== WORK ORDER ==
Transcribe the entries that follow exactly as they appear, minus pictures.

(Records drawn from a dataset)
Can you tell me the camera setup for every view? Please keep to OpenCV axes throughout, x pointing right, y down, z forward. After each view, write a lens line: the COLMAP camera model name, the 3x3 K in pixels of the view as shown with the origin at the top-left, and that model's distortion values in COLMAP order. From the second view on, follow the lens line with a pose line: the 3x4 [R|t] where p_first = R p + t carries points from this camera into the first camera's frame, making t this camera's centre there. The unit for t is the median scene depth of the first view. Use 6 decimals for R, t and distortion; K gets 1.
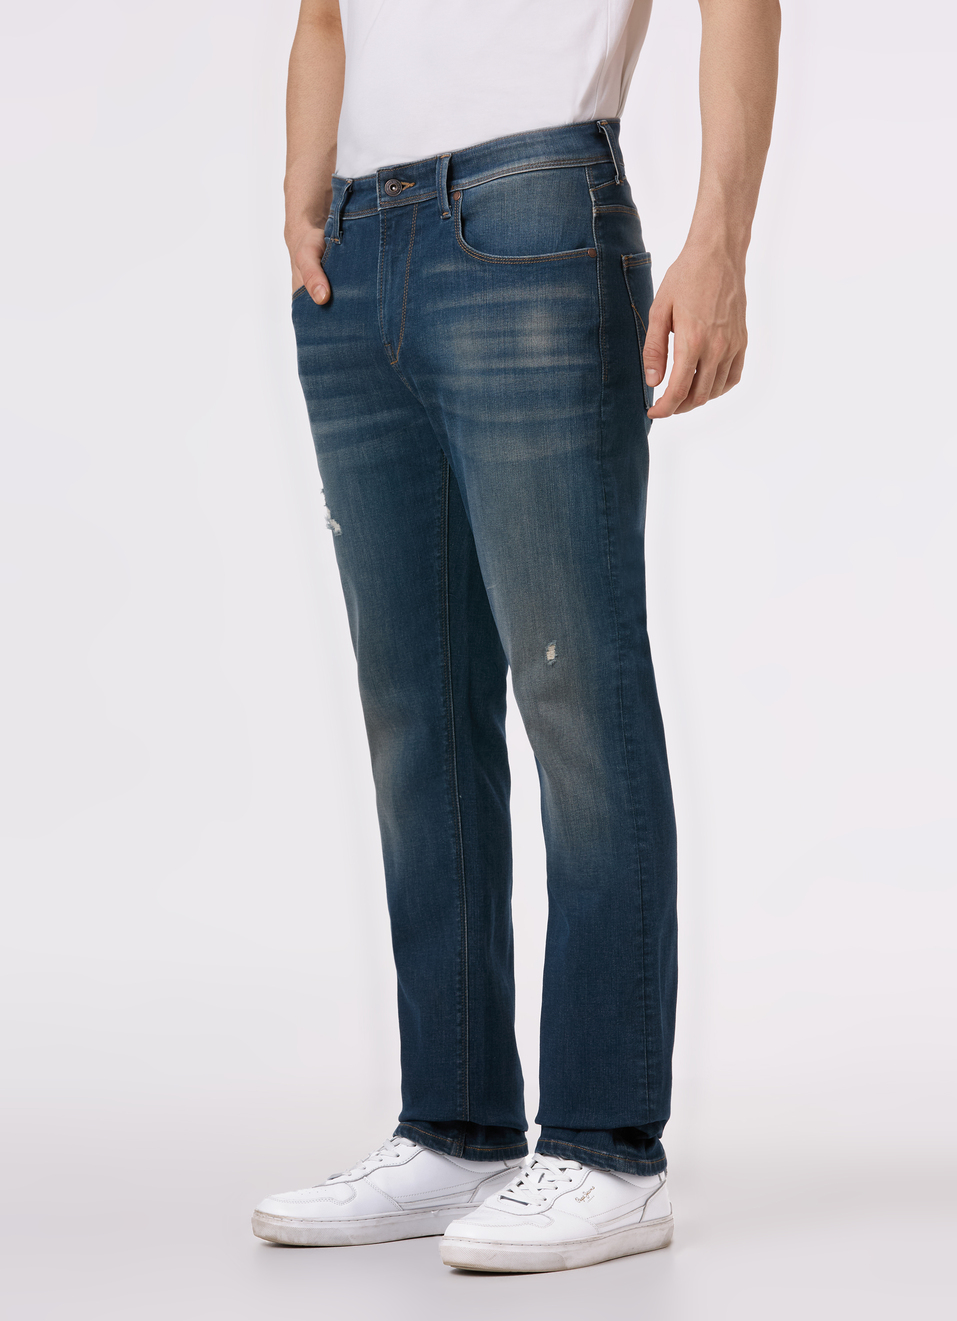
lens RADIAL K [[3905.6, 0, 478.5], [0, 3905.6, 660.5], [0, 0, 1]] dist [1.666805, 1.509783]
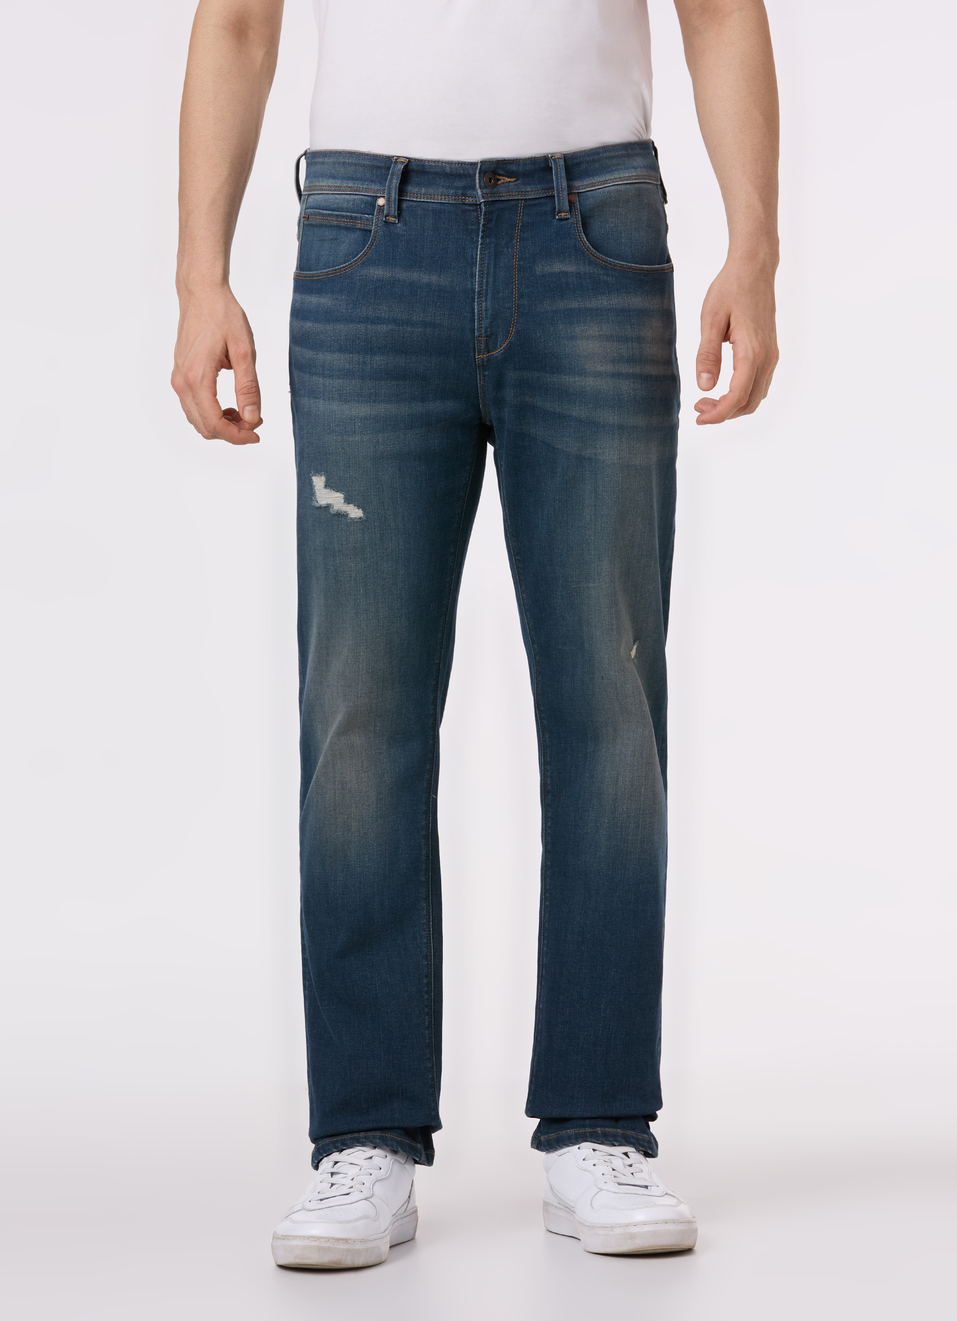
lens RADIAL K [[3905.6, 0, 478.5], [0, 3905.6, 660.5], [0, 0, 1]] dist [1.666805, 1.509783]
pose [[0.574186, 0.012062, 0.818636, -0.842352], [-0.009263, 0.999923, -0.008236, 0.008832], [-0.818672, -0.002854, 0.574254, 0.440929]]
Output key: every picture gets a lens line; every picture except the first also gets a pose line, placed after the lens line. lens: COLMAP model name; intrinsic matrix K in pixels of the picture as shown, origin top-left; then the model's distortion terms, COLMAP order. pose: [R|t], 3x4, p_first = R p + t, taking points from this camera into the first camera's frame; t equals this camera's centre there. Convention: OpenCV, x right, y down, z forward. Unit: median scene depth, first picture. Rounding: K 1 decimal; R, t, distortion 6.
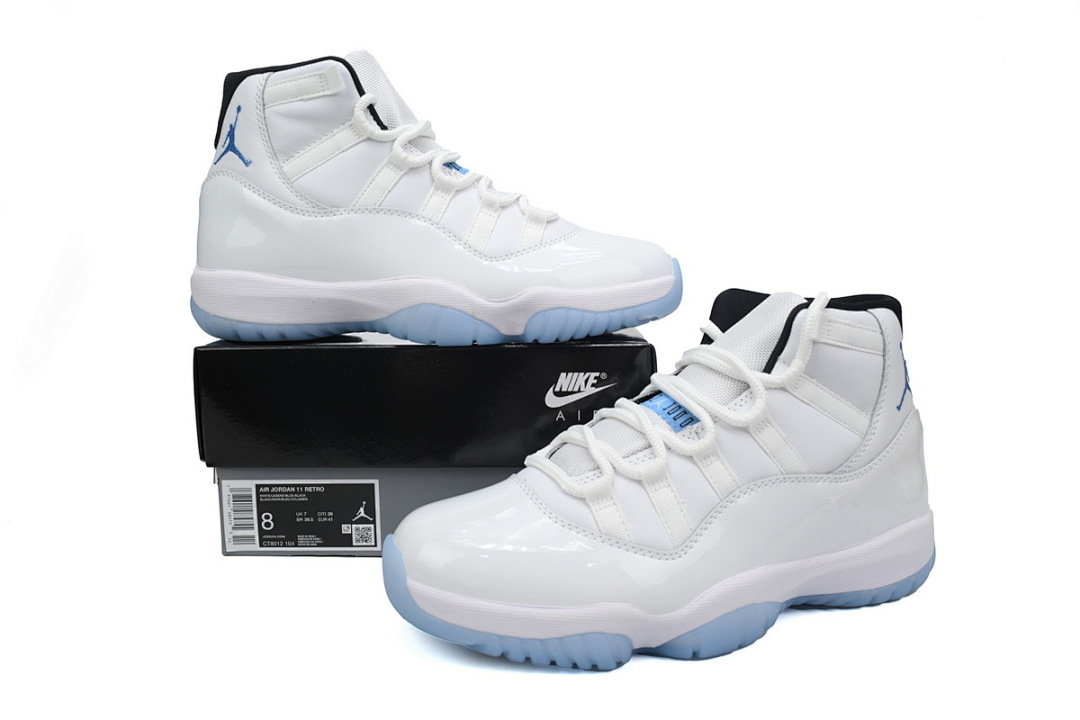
lens RADIAL K [[794.0, 0, 540.0], [0, 794.0, 360.0], [0, 0, 1]] dist [0.000304, 0.000766]
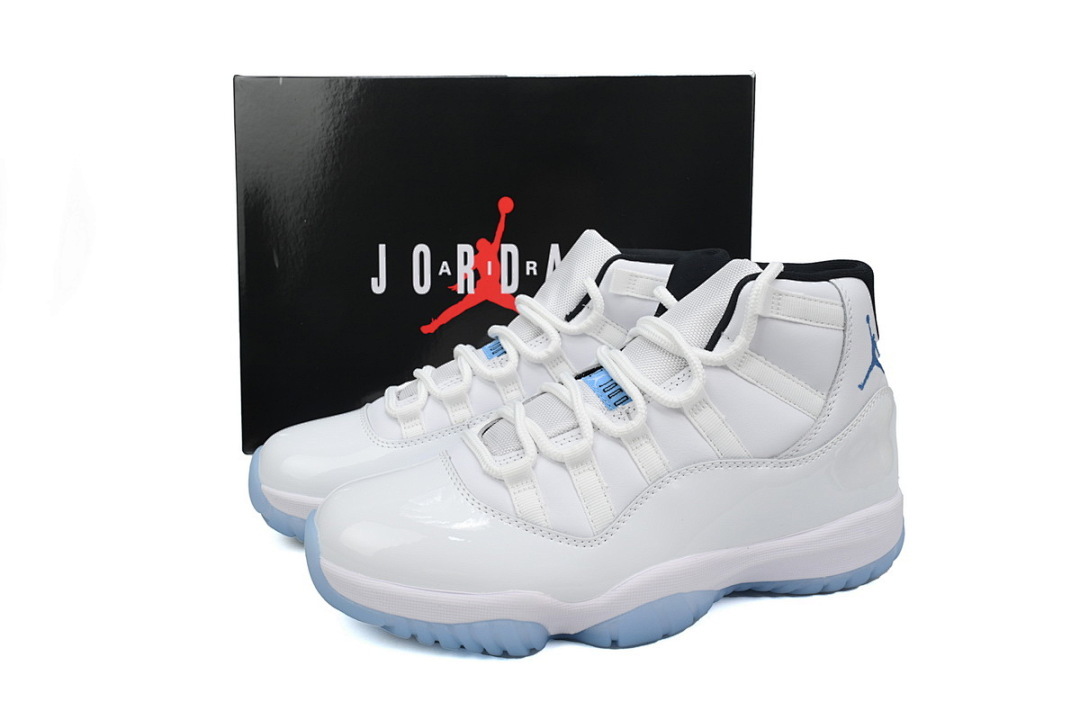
lens RADIAL K [[794.0, 0, 540.0], [0, 794.0, 360.0], [0, 0, 1]] dist [0.000304, 0.000766]
pose [[0.996133, 0.012653, -0.086937, 0.174324], [-0.005733, 0.996827, 0.079395, -0.045892], [0.087665, -0.078589, 0.993045, 0.056329]]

== ANSWER AREA ==
Can you tell me the camera setup for every view? Please keep to OpenCV axes throughout, x pointing right, y down, z forward. After each view, write a lens line: the COLMAP camera model name, the 3x3 K in pixels of the view as shown with the origin at the top-left, and that model's distortion values in COLMAP order. From the second view on, follow the lens line with a pose line: the 3x4 [R|t] where p_first = R p + t carries points from this camera into the first camera's frame, making t this camera's centre there. The unit for t is the median scene depth of the first view. Use 6 decimals for R, t and distortion; K gets 1.
lens RADIAL K [[3905.6, 0, 478.5], [0, 3905.6, 660.5], [0, 0, 1]] dist [1.666805, 1.509783]
lens RADIAL K [[3905.6, 0, 478.5], [0, 3905.6, 660.5], [0, 0, 1]] dist [1.666805, 1.509783]
pose [[0.574186, 0.012062, 0.818636, -0.842352], [-0.009263, 0.999923, -0.008236, 0.008832], [-0.818672, -0.002854, 0.574254, 0.440929]]
Output key: every picture gets a lens line; every picture except the first also gets a pose line, placed after the lens line. lens: COLMAP model name; intrinsic matrix K in pixels of the picture as shown, origin top-left; then the model's distortion terms, COLMAP order. pose: [R|t], 3x4, p_first = R p + t, taking points from this camera into the first camera's frame; t equals this camera's centre there. Convention: OpenCV, x right, y down, z forward. Unit: median scene depth, first picture. Rounding: K 1 decimal; R, t, distortion 6.
lens RADIAL K [[794.0, 0, 540.0], [0, 794.0, 360.0], [0, 0, 1]] dist [0.000304, 0.000766]
lens RADIAL K [[794.0, 0, 540.0], [0, 794.0, 360.0], [0, 0, 1]] dist [0.000304, 0.000766]
pose [[0.996133, 0.012653, -0.086937, 0.174324], [-0.005733, 0.996827, 0.079395, -0.045892], [0.087665, -0.078589, 0.993045, 0.056329]]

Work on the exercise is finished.